**Work order**
Print every record exactly, but leave out the pictures.

Web document revisions:
■ ■ ■

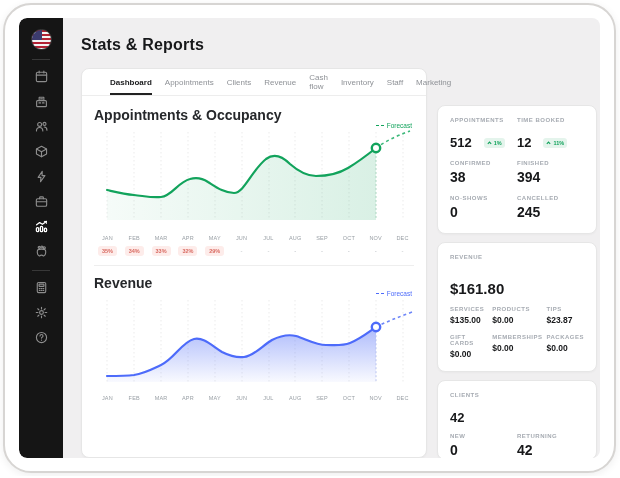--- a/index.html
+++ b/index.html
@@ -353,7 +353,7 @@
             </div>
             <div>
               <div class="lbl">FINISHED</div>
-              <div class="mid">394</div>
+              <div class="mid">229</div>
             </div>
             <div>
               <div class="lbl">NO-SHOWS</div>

■ ■ ■

**Written response**
--- a/index.html
+++ b/index.html
@@ -353,7 +353,7 @@
             </div>
             <div>
               <div class="lbl">FINISHED</div>
-              <div class="mid">394</div>
+              <div class="mid">229</div>
             </div>
             <div>
               <div class="lbl">NO-SHOWS</div>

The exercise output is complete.